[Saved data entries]
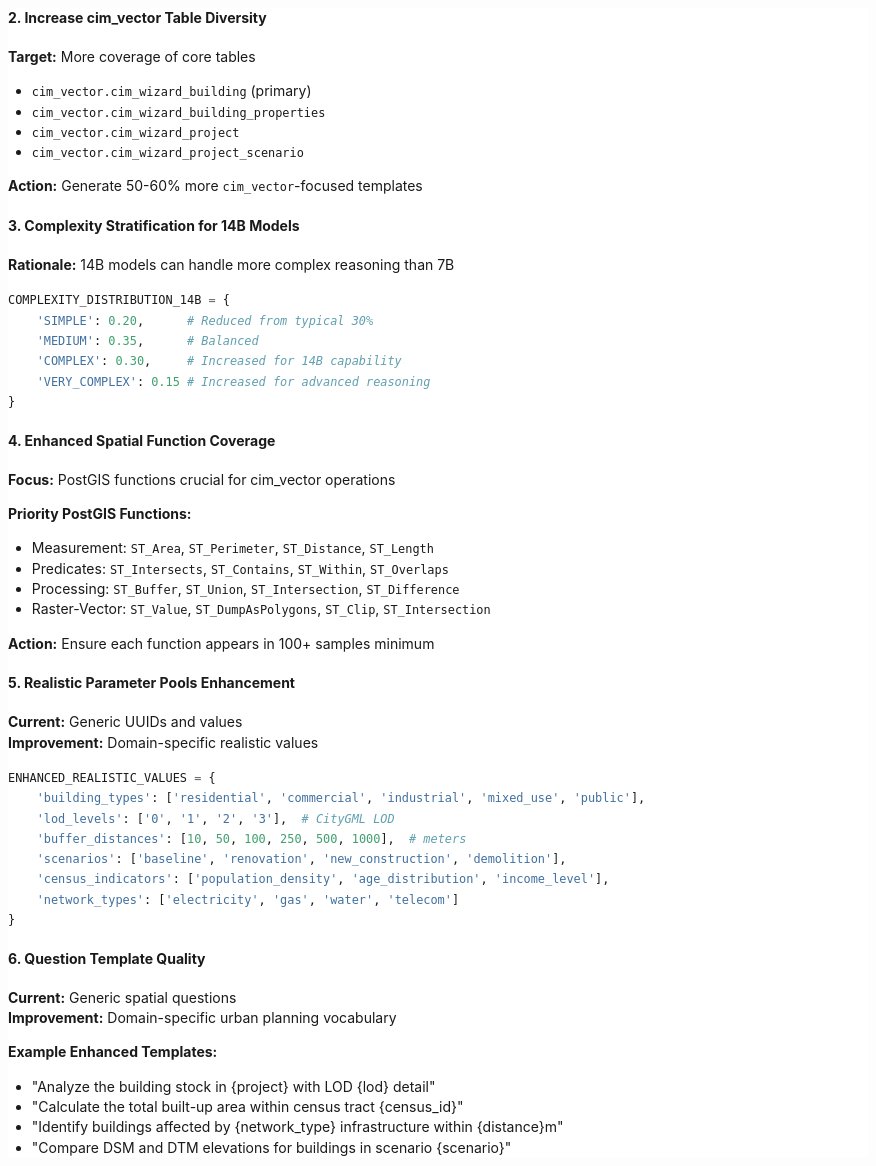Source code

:#### 2. **Increase cim_vector Table Diversity**
**Target:** More coverage of core tables
- `cim_vector.cim_wizard_building` (primary)
- `cim_vector.cim_wizard_building_properties`
- `cim_vector.cim_wizard_project`
- `cim_vector.cim_wizard_project_scenario`

**Action:** Generate 50-60% more `cim_vector`-focused templates

#### 3. **Complexity Stratification for 14B Models**
**Rationale:** 14B models can handle more complex reasoning than 7B

```python
COMPLEXITY_DISTRIBUTION_14B = {
    'SIMPLE': 0.20,      # Reduced from typical 30%
    'MEDIUM': 0.35,      # Balanced
    'COMPLEX': 0.30,     # Increased for 14B capability
    'VERY_COMPLEX': 0.15 # Increased for advanced reasoning
}
```

#### 4. **Enhanced Spatial Function Coverage**
**Focus:** PostGIS functions crucial for cim_vector operations

**Priority PostGIS Functions:**
- Measurement: `ST_Area`, `ST_Perimeter`, `ST_Distance`, `ST_Length`
- Predicates: `ST_Intersects`, `ST_Contains`, `ST_Within`, `ST_Overlaps`
- Processing: `ST_Buffer`, `ST_Union`, `ST_Intersection`, `ST_Difference`
- Raster-Vector: `ST_Value`, `ST_DumpAsPolygons`, `ST_Clip`, `ST_Intersection`

**Action:** Ensure each function appears in 100+ samples minimum

#### 5. **Realistic Parameter Pools Enhancement**
**Current:** Generic UUIDs and values  
**Improvement:** Domain-specific realistic values

```python
ENHANCED_REALISTIC_VALUES = {
    'building_types': ['residential', 'commercial', 'industrial', 'mixed_use', 'public'],
    'lod_levels': ['0', '1', '2', '3'],  # CityGML LOD
    'buffer_distances': [10, 50, 100, 250, 500, 1000],  # meters
    'scenarios': ['baseline', 'renovation', 'new_construction', 'demolition'],
    'census_indicators': ['population_density', 'age_distribution', 'income_level'],
    'network_types': ['electricity', 'gas', 'water', 'telecom']
}
```

#### 6. **Question Template Quality**
**Current:** Generic spatial questions  
**Improvement:** Domain-specific urban planning vocabulary

**Example Enhanced Templates:**
- "Analyze the building stock in {project} with LOD {lod} detail"
- "Calculate the total built-up area within census tract {census_id}"
- "Identify buildings affected by {network_type} infrastructure within {distance}m"
- "Compare DSM and DTM elevations for buildings in scenario {scenario}"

Problem statement: From the entries above, copy every line that holds the word "reasoning".

Solution to the exercise:
**Rationale:** 14B models can handle more complex reasoning than 7B
    'VERY_COMPLEX': 0.15 # Increased for advanced reasoning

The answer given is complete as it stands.